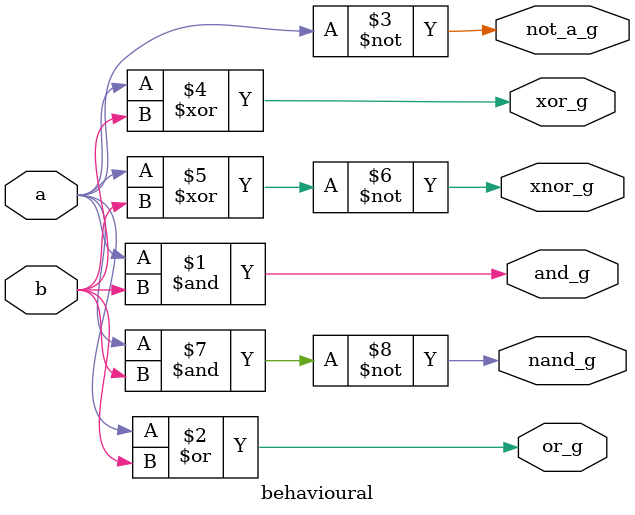
<source format=v>
`timescale 1ns / 1ps

module behavioural(a,b,and_g,or_g,not_a_g,xor_g,xnor_g,nand_g);
	input a,b;
	output and_g,or_g,not_a_g,xor_g,xnor_g,nand_g;
	
		assign and_g = a&b;
		assign or_g  = a|b;
		assign not_a_g = ~a;
		assign xor_g = a^b ;
		assign xnor_g = ~(a^b);
		assign nand_g = ~(a&b);
endmodule


</source>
----
- **EXERCISE PROMPT**: Please transcribe the entries precisely and omit any images they hold.

- **SOLUTION TO THIS EXERCISE**:
<source format=v>
`timescale 1ns / 1ps

module behavioural(a,b,and_g,or_g,not_a_g,xor_g,xnor_g,nand_g);
	input a,b;
	output and_g,or_g,not_a_g,xor_g,xnor_g,nand_g;
	
		assign and_g = a&b;
		assign or_g  = a|b;
		assign not_a_g = ~a;
		assign xor_g = a^b ;
		assign xnor_g = ~(a^b);
		assign nand_g = ~(a&b);
endmodule


</source>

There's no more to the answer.